## Prompt
Reproduce word for word, from the entries below, the line with "left back paw: (215, 272)", the line with "nose: (283, 240)", and every line between them, and nothing more.

## Exercise inputs
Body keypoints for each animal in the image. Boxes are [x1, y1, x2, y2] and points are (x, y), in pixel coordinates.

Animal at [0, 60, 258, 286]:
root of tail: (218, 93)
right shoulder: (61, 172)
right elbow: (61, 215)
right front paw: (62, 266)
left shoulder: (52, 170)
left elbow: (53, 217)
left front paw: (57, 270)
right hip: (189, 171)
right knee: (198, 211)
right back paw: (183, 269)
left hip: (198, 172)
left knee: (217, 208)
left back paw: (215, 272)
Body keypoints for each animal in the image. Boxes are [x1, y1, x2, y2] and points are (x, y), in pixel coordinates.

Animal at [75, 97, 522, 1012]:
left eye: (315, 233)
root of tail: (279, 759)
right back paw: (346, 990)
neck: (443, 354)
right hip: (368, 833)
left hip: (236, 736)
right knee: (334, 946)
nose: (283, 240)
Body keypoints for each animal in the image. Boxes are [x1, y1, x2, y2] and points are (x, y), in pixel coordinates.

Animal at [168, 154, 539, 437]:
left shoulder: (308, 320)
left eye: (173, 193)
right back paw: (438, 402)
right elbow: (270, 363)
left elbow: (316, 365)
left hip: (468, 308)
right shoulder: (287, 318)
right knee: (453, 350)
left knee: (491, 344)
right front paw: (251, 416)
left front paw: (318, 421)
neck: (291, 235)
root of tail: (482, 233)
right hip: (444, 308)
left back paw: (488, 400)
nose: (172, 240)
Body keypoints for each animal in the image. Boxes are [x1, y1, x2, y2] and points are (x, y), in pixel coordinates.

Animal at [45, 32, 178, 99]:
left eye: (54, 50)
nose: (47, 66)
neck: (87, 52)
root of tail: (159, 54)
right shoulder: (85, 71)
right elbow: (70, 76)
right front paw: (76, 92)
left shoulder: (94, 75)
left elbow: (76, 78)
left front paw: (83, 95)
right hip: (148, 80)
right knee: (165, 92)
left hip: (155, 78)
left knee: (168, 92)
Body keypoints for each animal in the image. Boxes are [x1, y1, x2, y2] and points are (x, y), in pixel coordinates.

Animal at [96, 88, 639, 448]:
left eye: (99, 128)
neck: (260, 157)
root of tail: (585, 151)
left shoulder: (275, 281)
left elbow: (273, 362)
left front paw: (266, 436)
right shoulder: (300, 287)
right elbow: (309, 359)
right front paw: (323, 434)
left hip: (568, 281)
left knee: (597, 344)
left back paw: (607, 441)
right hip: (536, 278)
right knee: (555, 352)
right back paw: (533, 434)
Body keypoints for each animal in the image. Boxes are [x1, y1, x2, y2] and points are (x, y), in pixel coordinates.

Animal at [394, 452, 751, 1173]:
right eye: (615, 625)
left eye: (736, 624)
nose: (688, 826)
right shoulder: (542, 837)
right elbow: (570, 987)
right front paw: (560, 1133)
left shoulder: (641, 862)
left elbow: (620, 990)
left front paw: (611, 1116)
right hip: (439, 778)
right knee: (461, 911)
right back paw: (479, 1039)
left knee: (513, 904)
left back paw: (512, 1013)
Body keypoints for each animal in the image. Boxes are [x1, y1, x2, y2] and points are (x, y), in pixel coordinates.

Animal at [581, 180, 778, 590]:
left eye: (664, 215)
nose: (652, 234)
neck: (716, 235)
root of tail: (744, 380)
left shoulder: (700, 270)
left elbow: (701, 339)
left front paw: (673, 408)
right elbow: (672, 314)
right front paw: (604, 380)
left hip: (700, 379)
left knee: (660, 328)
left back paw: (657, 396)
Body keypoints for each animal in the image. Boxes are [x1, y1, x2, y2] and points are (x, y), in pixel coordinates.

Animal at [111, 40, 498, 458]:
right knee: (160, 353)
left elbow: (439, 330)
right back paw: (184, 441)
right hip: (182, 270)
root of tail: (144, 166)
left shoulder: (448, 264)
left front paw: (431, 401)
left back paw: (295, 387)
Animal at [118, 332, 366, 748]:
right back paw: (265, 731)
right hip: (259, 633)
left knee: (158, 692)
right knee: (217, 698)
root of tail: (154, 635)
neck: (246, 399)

## Task result
left back paw: (215, 272)
Body keypoints for each animal in the image. Boxes are [x1, y1, x2, y2] and points are (x, y), in pixel coordinates.

Animal at [75, 97, 522, 1012]:
left eye: (315, 233)
root of tail: (279, 759)
right back paw: (346, 990)
neck: (443, 354)
right hip: (368, 833)
left hip: (236, 736)
right knee: (334, 946)
nose: (283, 240)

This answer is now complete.